Automattic goes to great lengths to make distributed work a pleasant experience, and our company leadership has instilled a great spirit of experimentation even as changes we make affect more and more people. There are tons of resources and experiences available that help mitigate some of the harder parts. So far, the benefits far outweigh the challenges.
Change is constant
You can probably see a theme in the above - there's a lot of good stuff, there are things I'm adjusting to, and I still have plenty to learn.
I think the bottom line for me is that if it was going to be possible to successfully and smoothly shift from being an owner of my own company to an employee somewhere else and still feel ownership of and engagement in my work, Automattic was the place to do it. I am really fortunate that we found each other at just the right time.

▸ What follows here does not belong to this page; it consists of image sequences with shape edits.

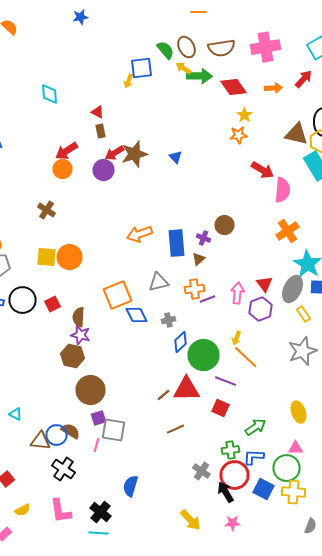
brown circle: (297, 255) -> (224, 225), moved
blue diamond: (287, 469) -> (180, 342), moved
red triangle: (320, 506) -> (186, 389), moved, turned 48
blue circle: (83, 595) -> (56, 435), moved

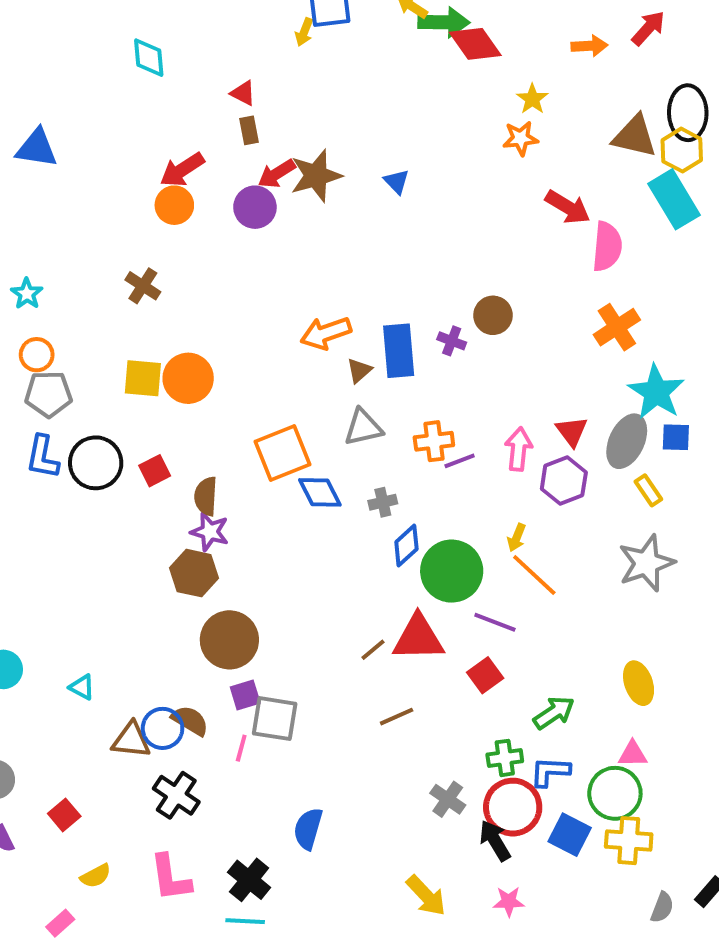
red diamond: (234, 87) -> (475, 44), moved
brown triangle: (198, 259) -> (359, 370), moved
red square: (220, 408) -> (485, 675), turned 30

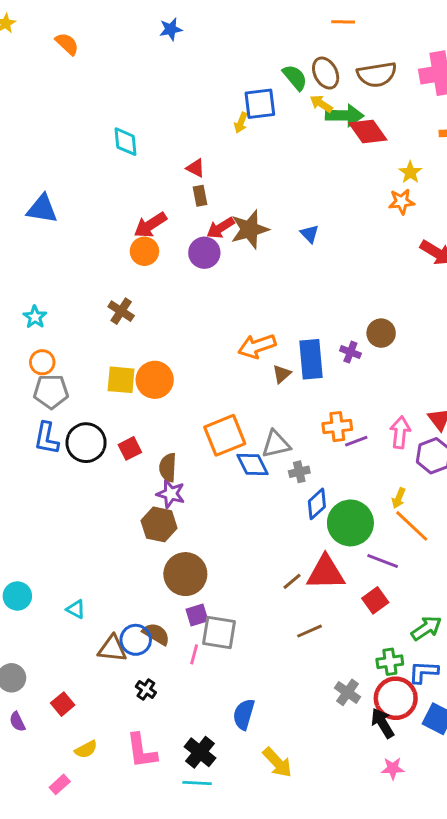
gray triangle: (363, 427) -> (276, 444), moved
black cross: (176, 795) -> (146, 689), size x0.6
yellow arrow: (426, 896) -> (277, 763), moved

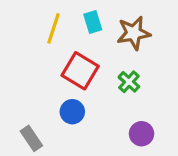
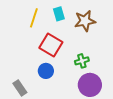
green cross: (129, 82) -> (82, 61), moved, turned 32
purple circle: (142, 134) -> (90, 85), size x1.5

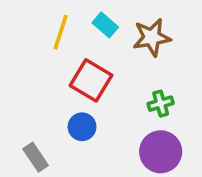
cyan rectangle: (59, 14) -> (105, 25), turned -32
green cross: (82, 61) -> (161, 104), moved

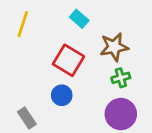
yellow line: (61, 32) -> (23, 24), moved
brown star: (152, 37) -> (114, 47), moved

I think there are plenty of other paths I could have taken where I'd still be grieving the loss of the "founder" identity, or experiencing a much more consistent itch to leave and create something again. This good pairing is partly a measure of my own commitment to doing something new and different, even if uncomfortable at times. It's also a testament to how much care and thought Automattic has put into building a company where people who want to put aside many of the usual corporate stumbling blocks and just do excellent work can come to thrive. (We're hiring, if you might be one of those.)
Happy Anniversary (or, as some call it internally, Automattversary) to me!